Görevleriniz =>
A. Kayıtları süzerek "role" dizesini içeren her satırı aynen kopyalayın; büyük-küçük harf ayrımı dikkate alınır.
B. Kira alacağına yönelik itirazın iptali davasıyla ilgili Yargıtay kararını, gösterilen son cümlenin ardından sürdürün.

3. Hukuk Dairesi 2017/4374 E. , 2019/1238 K.
"İçtihat Metni"MAHKEMESİ :SULH HUKUK MAHKEMESİ
Taraflar arasındaki itirazın iptali davasının mahkemece yapılan yargılaması sonucunda davanın kabulüne yönelik verilen hükmün süresi içinde davalı tarafça temyizi üzerine; temyiz dilekçesinin kabulüne karar verildikten sonra, dosya içerisindeki kağıtlar okunup gereği düşünüldü:
Y A R G I T A Y K A R A R I
Davacı; davaya konusu Anadolu Üniversitesi, ... Köprüsü içi ... adresindeki ... Mağazasında yer alan 318 m2 kapalı alan niteliğindeki işyeri için, davalı ile 01/05/2007 başlangıç tarihli 1 yıl süreli yazılı kira sözleşmesi yaptıklarını, ödenmeyen 2011 yılı Ocak ve Şubat ayları kira bedeli ve işlemiş faiz toplamı olan 41.060,79 TL"nin davalıdan tahsili amacıyla takip başlattığını, davalının haksız itirazı sunucu takibin durduğunu ileri sürerek, itirazın iptali ile %20 "den az olmamak üzere icra inkar tazminatının davalıdan tahsiline karar verilmesini istemiştir.

Kaynak veriler =>
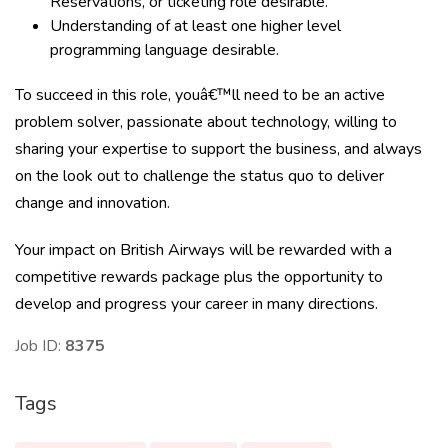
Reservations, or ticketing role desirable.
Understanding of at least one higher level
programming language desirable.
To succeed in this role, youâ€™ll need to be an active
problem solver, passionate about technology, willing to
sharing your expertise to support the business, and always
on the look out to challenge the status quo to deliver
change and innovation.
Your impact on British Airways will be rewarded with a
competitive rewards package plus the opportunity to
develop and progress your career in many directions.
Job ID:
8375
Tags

* * *

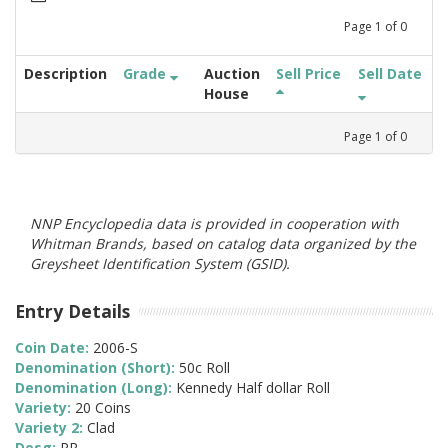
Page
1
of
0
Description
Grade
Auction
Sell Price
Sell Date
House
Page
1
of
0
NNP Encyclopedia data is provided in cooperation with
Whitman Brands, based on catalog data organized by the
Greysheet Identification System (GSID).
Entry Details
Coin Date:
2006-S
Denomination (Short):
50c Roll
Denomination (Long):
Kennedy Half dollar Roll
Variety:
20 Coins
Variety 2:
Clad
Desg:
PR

Cevaplar =>
A.
Reservations, or ticketing role desirable.
To succeed in this role, youâ€™ll need to be an active

B.
Davalı; davaya cevap vermemiştir.
Mahkemece; taraflar arasındaki hali hazırda geçerli 01/05/2007 başlangıç tarihli kira sözleşmesi kapsamında ocak ve subat aylarına ilişkin kira bedeli bakımından davalının usülüne uygun biçimde temerrüde düşürüldüğu, davalının icra takip dosyasına yaptığı itirazında ödeme definde bulunmasına rağmen buna ilişkin delil sunmadığı gerekçesiyle, davanın kabulü ile, takibe konu asıl alacak ve tarafların tacır olması gözetilerek, sözleşme ile belirlenen faiz üzerinden hesaplanan işlemiş faizi ile birlikte takibin devamına, yasal şartları oluştuğundan, icra inkar tazminatının davalıdan tahsiline karar verilmiş, hüküm davalı tarafça temyiz edilmiştir.
1-) Dava; kira alacağının tahsili amacıyla davalı aleyhine başlatılan icra takibine vaki itirazın iptali istemine ilişkindir.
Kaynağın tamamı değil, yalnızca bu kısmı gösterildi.